中国古典文学风格学
上QQ阅读APP看书,第一时间看更新

三 “文如其人”辨析

古人通常认为,文如其人。这就是说,文品与人品、风格与个性是一致的。关于文品与人品的关系,我们在下章再作讨论,这里集中探讨作品的风格与作家的个性是否一致的问题。

一般而言,文艺作品作为一种精神产物,总是要反映出作者的个性特征来。作者的性格、气质、兴趣、才能、习惯等不同的主观因素互相依存、互相影响、互相制约而构成一个有机整体。在长期的创作实践中,作家的个性通过审美中介,形成对于生活独特的感受方式、理解方式和传达方式,从而进一步形成了创作个性,因而对作品的艺术风格起着主观制约作用。从这个角度来看,“文如其人”之说总体上是有道理的。

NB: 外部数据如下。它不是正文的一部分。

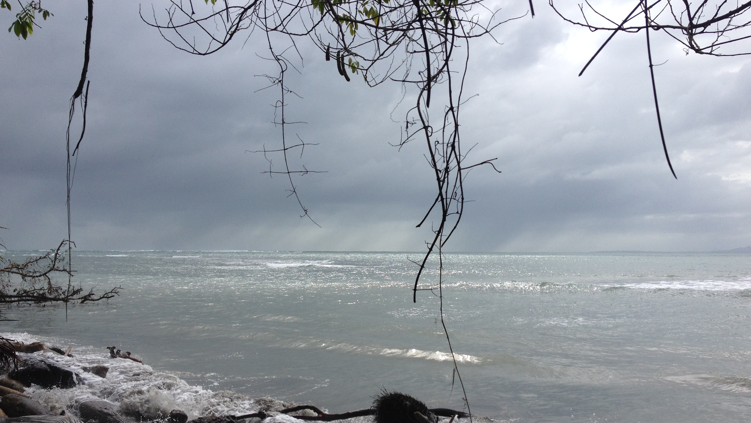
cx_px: 377
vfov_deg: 30.3
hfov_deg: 51.6
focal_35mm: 39
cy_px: 269
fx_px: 777
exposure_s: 1/2123
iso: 50
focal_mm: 4.28
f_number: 2.4
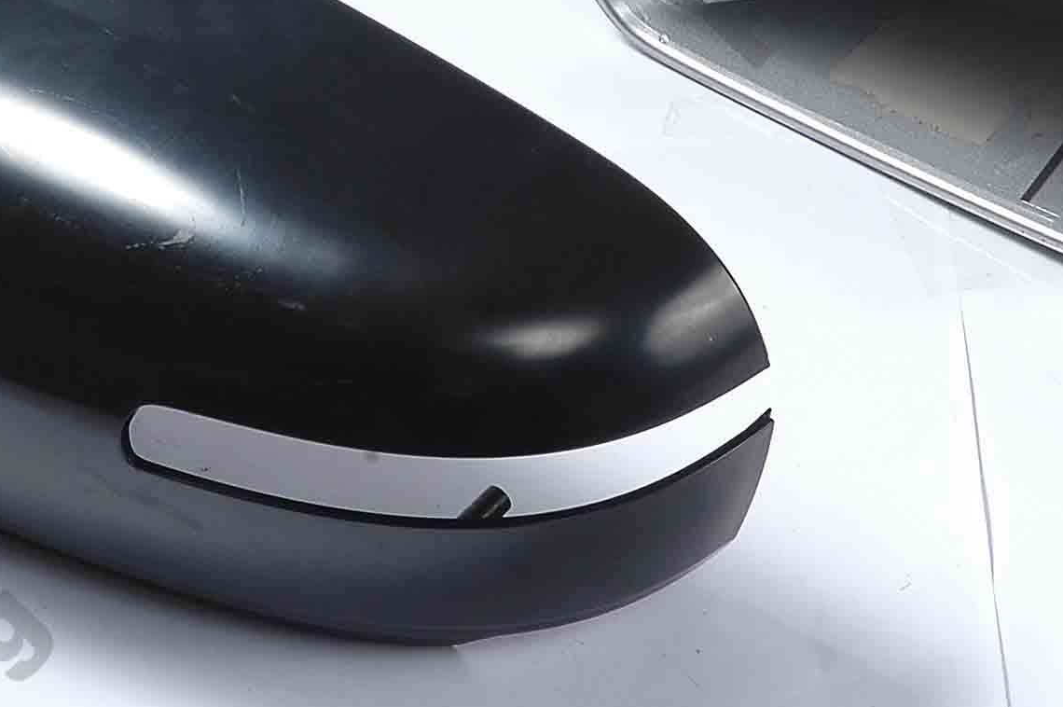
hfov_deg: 7.4
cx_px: 576
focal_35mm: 277
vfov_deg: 4.9
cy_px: 154
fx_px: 8172
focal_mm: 70
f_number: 20
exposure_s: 1/200
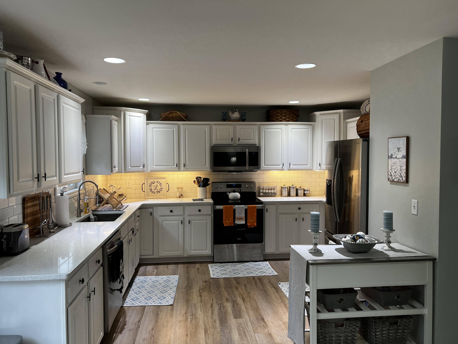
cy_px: 172
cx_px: 229
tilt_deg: -3.7
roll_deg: +0.3
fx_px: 344
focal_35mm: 26
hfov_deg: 67.3
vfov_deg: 53.1
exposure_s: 1/120
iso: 80
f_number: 1.5
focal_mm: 5.7
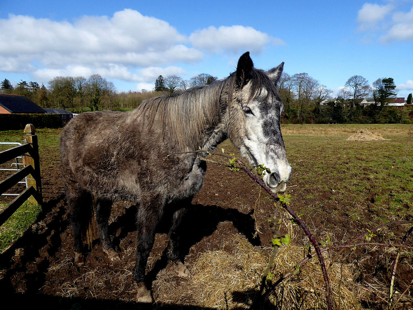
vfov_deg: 56.8
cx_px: 206
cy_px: 155
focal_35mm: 24
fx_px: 286
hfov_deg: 71.6
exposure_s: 1/1000
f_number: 3.3
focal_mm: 4.3
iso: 100
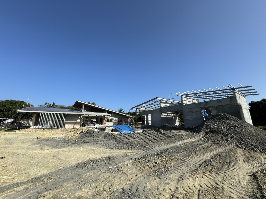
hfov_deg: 102.1
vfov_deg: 85.7
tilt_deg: +10.8
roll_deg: -0.7
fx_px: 108
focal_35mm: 14
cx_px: 133
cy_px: 100
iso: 50
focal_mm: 2.22
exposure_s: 1/2083
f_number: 2.2
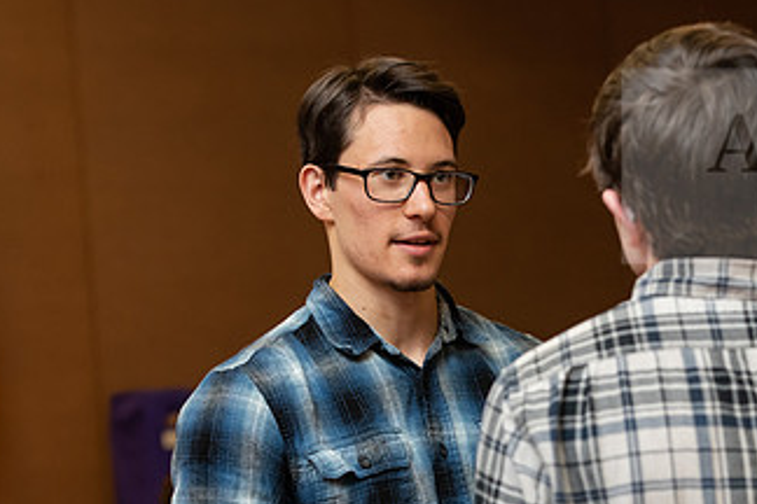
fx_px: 3238
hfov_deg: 13.3
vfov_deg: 8.9
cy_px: 351
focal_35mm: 154
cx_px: 551
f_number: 5.6
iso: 2000
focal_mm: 86
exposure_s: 1/160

但是,“文如其人”并非处处适用的定律,实际上,有时存在文与人不相符的情况。之所以会出现这种情况,主要有以下几方面原因:

首先,生活中的个性与艺术创作个性有密切关系,但毕竟不能简单等同。艺术是掌握世界的特殊思维方式,要使个性心理因素在创作中获得肯定,作家必须在创作实践中不断探索,逐步找到适合自己个性特征的表现方式。而且艺术创作一般都经过向前人学习、模拟前人作品的过程,并非每个作者都能通变创新,自成一家。若因袭前人作品而不能超越,其作品的风格自然也是模拟而得,不一定与作者个性一致。尤侗说:“有人于此,面目我也,手足我也,一旦憎其貌之不工,欲使眉似尧,瞳似舜,乳似文王,项似皋陶,肩似子产,古则古矣,于我何有哉?今人拟古,何以异是?”(清)尤侗:《西堂杂组》二集卷三《吴虞升诗序》,清康熙刻本,第8页。模拟太过而失去自己原有的面目,也就谈不上“文如其人”了。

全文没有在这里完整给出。